Further to that, in an open letter the Theos think tank recently highlighted the role of theology in the ethical and cultural development of communities. They argue that theological study equips people to engage thoughtfully with different people groups and traditions, to develop skills in interfaith dialogue, and to promote communication across cultural barriers. Put simply: 

“In an increasingly polarised world, it helps us understand other points of view.” 

This insight is highly relevant to our students as they set out on varied career paths in an increasingly complex world. The skills honed in our Divinity classrooms – empathy, critical thinking, close observation, and clear writing – are both essential and transferable. Theology degrees do not lead only to ordination or teaching; they can open doors to careers in journalism, diplomacy, politics, community work, authorship, and screenwriting, among many others. As Professor Gordon Lynch, Professor of Religion, Society and Ethics at the University of Edinburgh, observed at a recent panel discussion: 

“It’s very difficult to think about a major geopolitical issue at the moment in which religion isn’t deeply implicated in some way.” 

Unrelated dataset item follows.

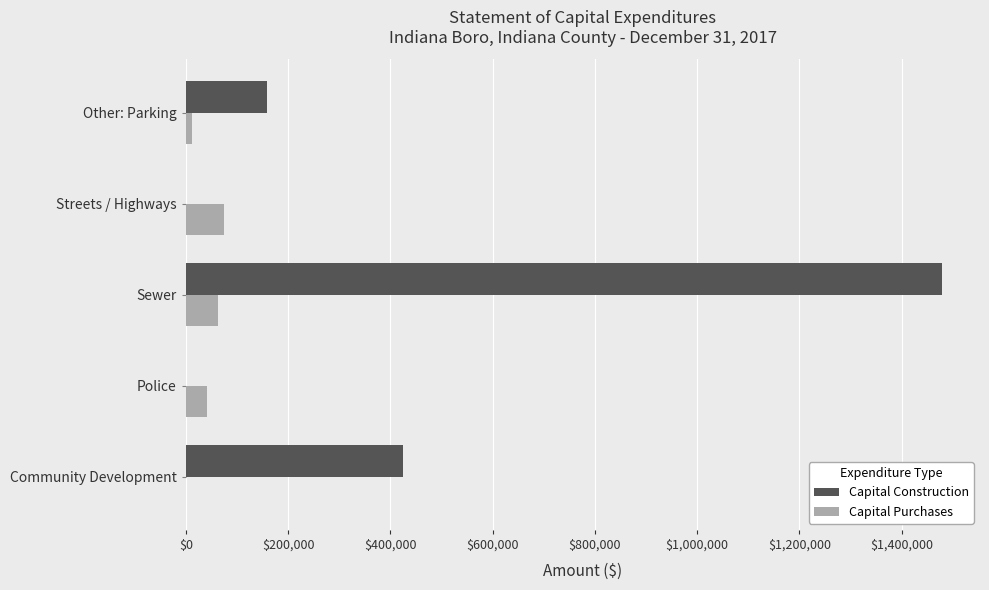

What is the highest value of the Capital Construction series?

1479404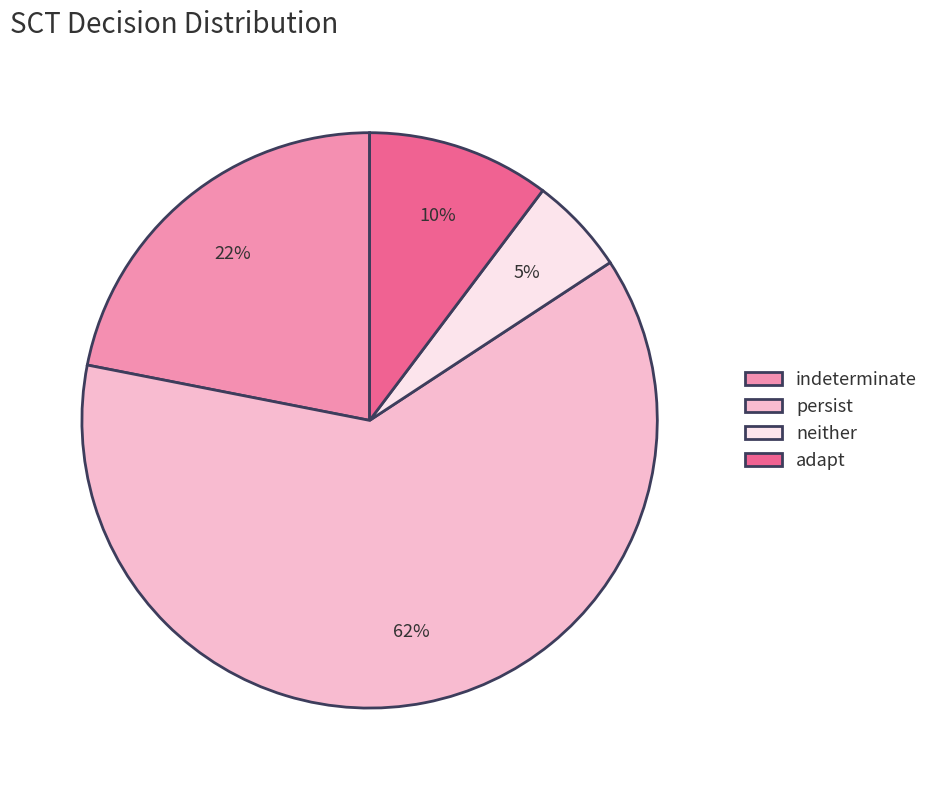

What is the smallest slice in the pie chart?

neither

The relevance of theological training extends far beyond traditional disciplines. For example, law students will need to recognise not only that a person with profound disability is a human person, but also to understand the deeper ethical and theological reasons why society judges this to be so. International Relations students will need to appreciate why resolving the Israel/Palestine conflict is not as simple as drawing lines on a map, but is rooted in long histories of faith, identity, and belonging – histories which will reach their influence far into the future as well as the present. Sports science and physiotherapy students will need to empathise with the human drive to become ever faster and stronger, while discerning when to help people recognise the limits before injury occurs. 

So, we gather all these students and more into our divinity courses, and work with them as they develop such skills. By discussing these matters as though God exists, in a space where there is unapologetic openness to confessional or deistic ways of looking at the world, students are freed to adopt a third-person standpoint, a “god’s-eye view” if you like, which allows them to critically examine both their own and other people’s perspectives. When this freedom becomes apparent, it is the challengers often find themselves the ones being challenged, and hostility soon morphs into vibrant dialogue. Also, for those who want “an easy A” it quickly becomes apparent that coursework-based assessment is in no way easier than traditional exams – if anything, it can be the opposite! Getting your ideas down on paper, coherently, and with relevant references to research from across disciplines is a sophisticated competency. But my sense is that even if students don’t walk out with an easy A, they walk out with a set of skills that is, in the long run, far more valuable.  

With an eye to business models and balance sheets, many universities don’t think they need their theology departments anymore, and with the current financial precarity faced by the higher education sector, on paper this may be true. But society is crying out for complex ways forwards with complex situations, and the problems of social division are becoming more apparent than ever. Whilst it is clear that fewer and fewer students are choosing to do whole theology degrees, it is also clear the world still needs theologians.